|all-purpose flour (unsifted): 1 cup|
|ground cinnamon: 1/2 tsp|
|baking soda: 1/2 tsp|
|salt: 1/4 tsp|
|salted butter: 1/2 cup (room temperature)|
|golden brown sugar (packed): 3/4 cup (packed)|
|vanilla extract: 1 1/2 tsp|
|almond extract: 1/4 tsp|
|eggs: 1 (large)|
|pecans (chopped): 1 cup|
|semisweet baking chocolate squares: 6 oz (coarsely chopped)|
Preheat oven to 350°F. Mix first 4 ingredients in medium bowl. Using electric mixer, beat butter, brown sugar, vanilla and almond extract in large bowl until blended. Add egg; beat until fluffy. Beat in flour mixture. Stir pecans and chocolate pieces into dough.

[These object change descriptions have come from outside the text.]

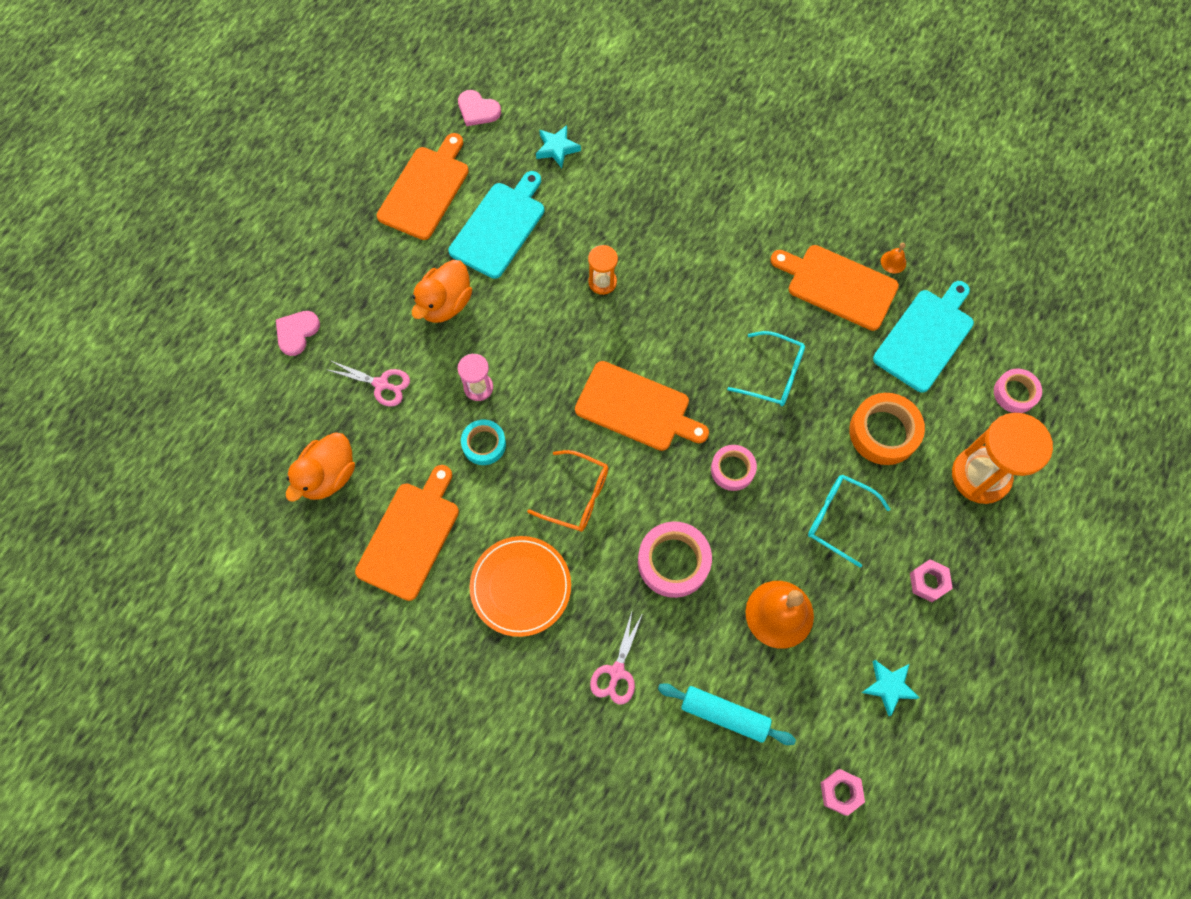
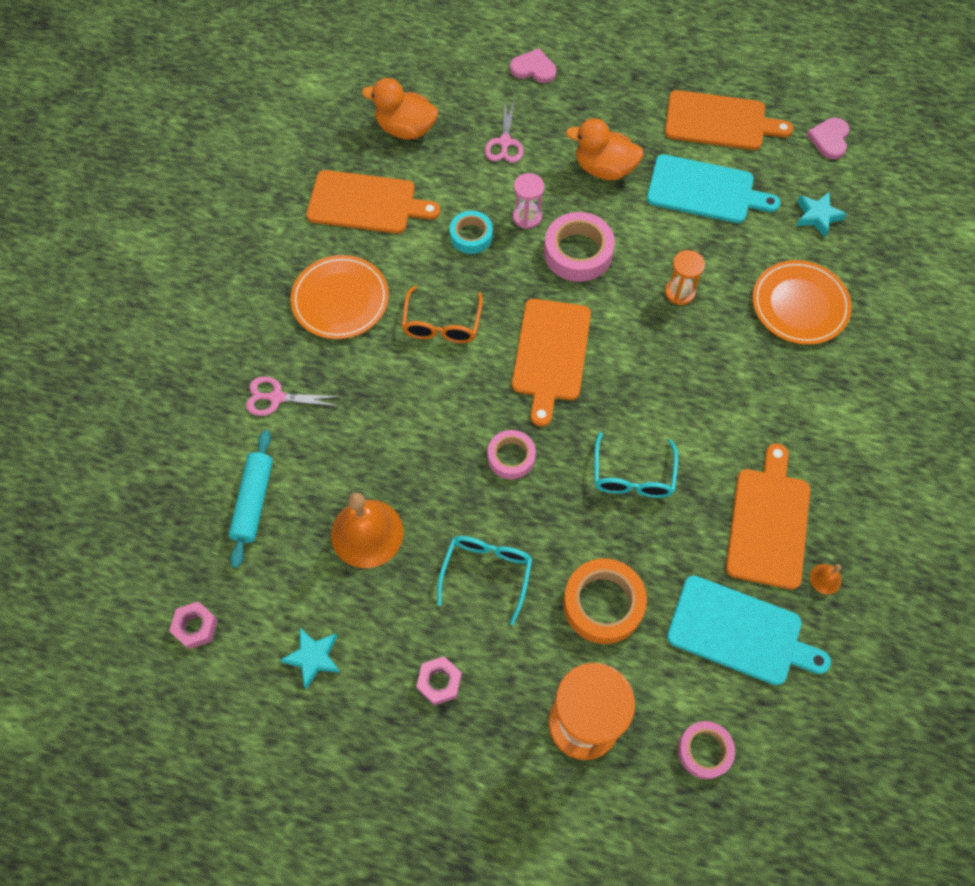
camera: 75 degrees right, 5 degrees down
pink tape [638,521,712,598] -> pink tape moved to [544,212,615,282]
none -> orange plate [752,260,852,345]

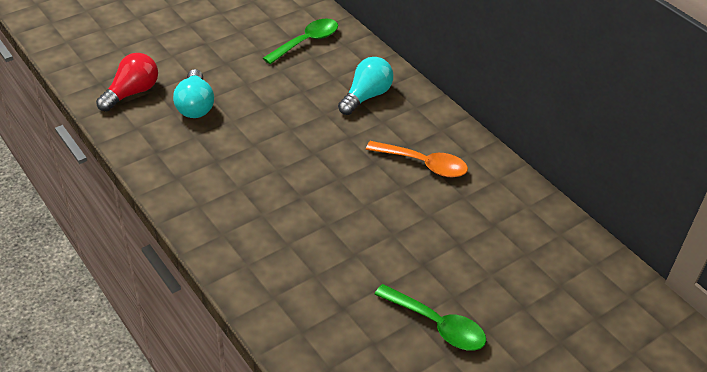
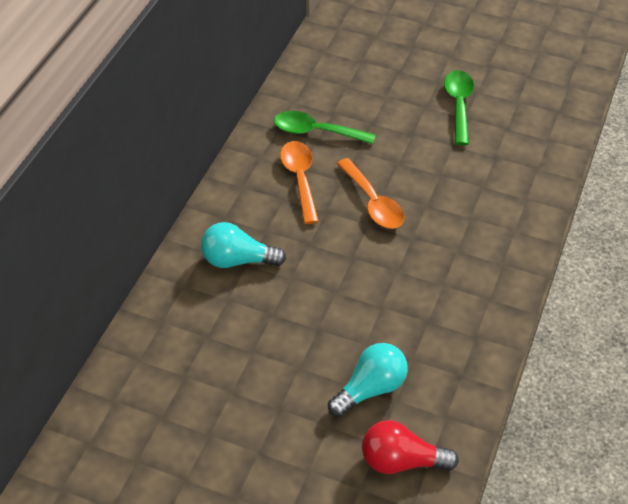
camera: 120 degrees left, 5 degrees up
green spoon [263,19,338,64] -> green spoon moved to [274,111,376,144]
none -> orange spoon [337,158,404,229]

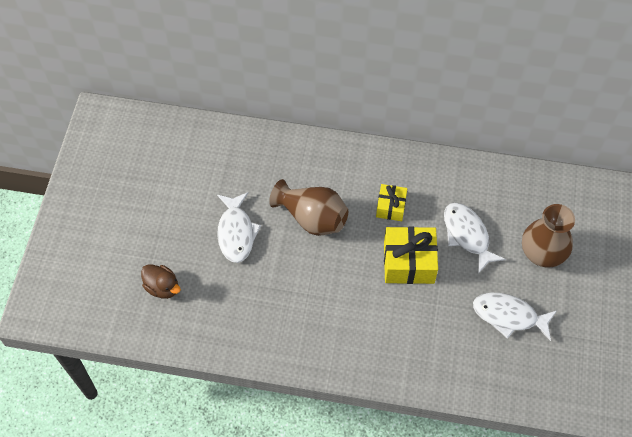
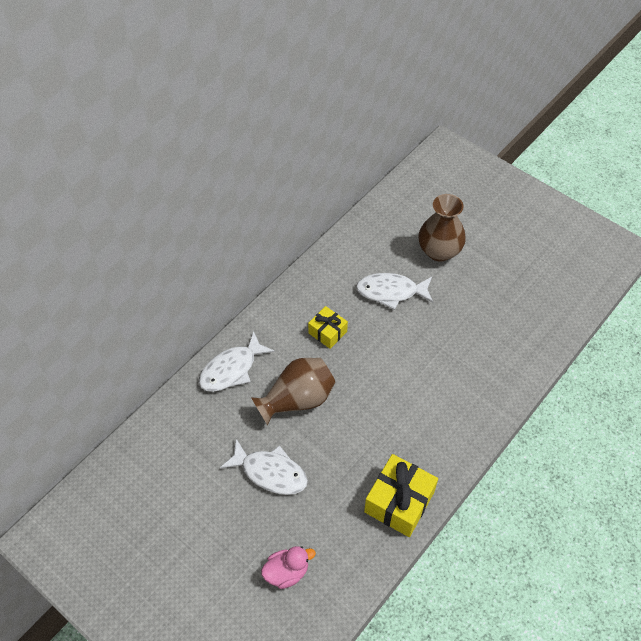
camera: 60 degrees left, 5 degrees down
brown duck [141,264,181,299] -> pink duck [261,546,316,589]
yellow gift [384,227,438,284] -> yellow gift moved to [364,454,438,537]
white fish [473,293,557,341] -> white fish moved to [199,331,275,392]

Using 2 tablespoonfuls dough for each cookie, drop dough mounds onto ungreased baking sheets, spacing 2 inches apart. Press tops slightly to flatten.
Bake cookies until edges begin to brown but centers are still soft, about 13 minutes. Let cool on sheets 2 minutes. Transfer cookies to racks; cool completely. (Can be made 2 days ahead. Store airtight at room temperature.)